The take-home message of this exercise in math is that I do not think that Julep Maven boxes can be priced in the same way that Birchbox or Ipsy boxes can because Julep prices are not fair based on the product quality. I bought the “It Girl” box, which has three nail polishes for, if you pay full price, $19.99. That’s 0.81 oz total.

  • If you believe that Julep is worth their full price, that is a $42 value! ‘Whoa,’ you may be thinking. ‘Great deal!’
  • If you think that Julep is worth their Maven discount rate of $11.20 per bottle, your box is worth $33.60.
  • If you think that Julep is worth the same, ounce per ounce, as Butter London, your box is worth $28.35.
  • If you think that Julep is worth the same, ounce per ounce, as Opi, your box is worth $12.96. Suddenly not such a great deal.

As a brief side note: In a feeble attempt to pretend that their nail polishes are not ludicrously small, Julep makes their bottles tall and skinny. Do you know how easy it is to knock over a tall, skinny nail polish bottle while painting your nails? Well, if you buy Julep, you will find out. I knock over chubby Opi bottles, so Julep is just a disaster waiting to happen.

With those admittedly major caveats stated, it’s time to talk about nail polish!

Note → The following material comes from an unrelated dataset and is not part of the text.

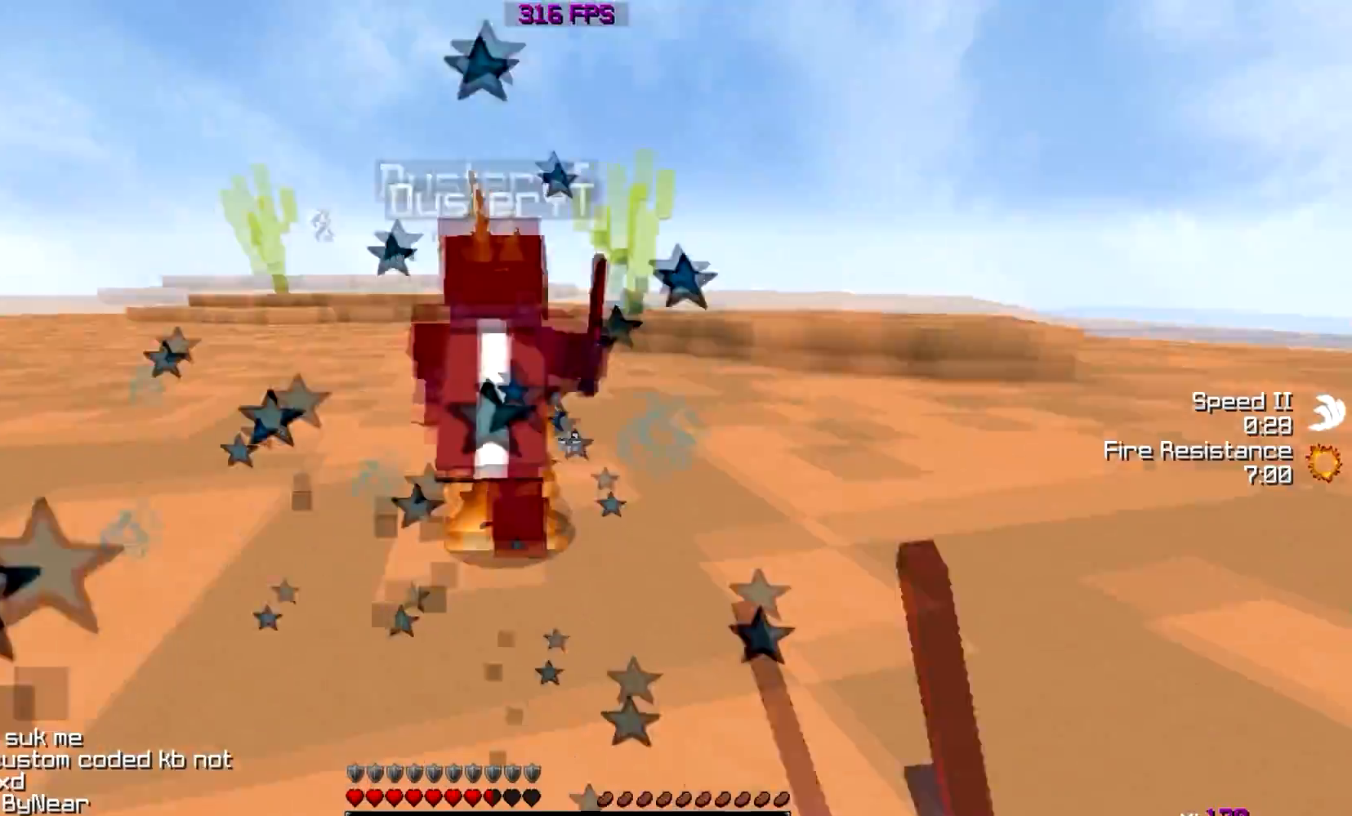
{"keys": ["w"], "events": [[67, "w", "up"], [167, "w", "down"], [267, "w", "up"], [317, "w", "down"], [417, "d", "up"]]}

Julep’s picture, not mine.

The intro boxes are different from the monthly boxes. I think they may re-vamp them every so often, but basically, they are the same month-to-month.

The “It Girl” box contains:

  • Delaunay, a “chili pepper red creme”. I will be frank. This is fantastic nail polish. I needed exactly one coat of this to be completely opaque. I painted my nails five days ago using one coat of this polish, some Opi Fresh Frog of Bel Air on my tips, plus a top coat of Seche Vite and they look so good I am hoping they will make it to Christmas. These nails have made an appearance in my last two blog posts, so you can check ’em out there.
  • Daphne, a “smokey sea-foam green creme”. This is also quite a lovely polish. It took two coats to get to full opacity, which is totally fine, and it looked absolutely flawless after that. It’s got a great vintage vibe to it, like the color was borrowed from an old-school toaster.
  • Otte, a “rich camel neutral creme”. I kind of think that this is an ugly color so I haven’t used it yet. I am trying to convince myself to love neutral nail polishes for professionalism reasons, but so far I just can’t.
  • Two glitters in bright pink and bright blue that I have no interest in whatsoever.

So, overall, the nail polishes themselves are pretty good. Obviously worth the $0.01 I paid for them! I have made a few purchases since this intro box, including the Pomegranate Body Creme (which smells great and feels like you are rubbing whipped cream on your belly) and the Pomegranate Body Scrub (which is a great little scrub and I am super into body scrubs in general right now). However, those were hecka Christmas discounted when I bought them and they are back up at full price now. I also bought two New Years Mystery Boxes (now sold out) for $20 each, which won’t be here for a while. My plan is to stay subscribed and skip except when I am truly inspired by the options.

Like Birchbox, Julep does have a points system that you can use to get free nail polish, but the points system doesn’t take purchases into account, just boxes and referrals, so it is not particularly generous. If you are interested in signing up for Julep and want to kindly give me points, you can use my link by clicking here.

Quick concluding statement about value: Arguably, getting three small nail polishes is of higher value than one big one, especially if you are the type to never finish a bottle of nail polish. Also, to clarify, I do think that these are higher quality nail polishes than Opi. Opi, although I love them so, is more amazing for their infinite color options than their impeccable formula.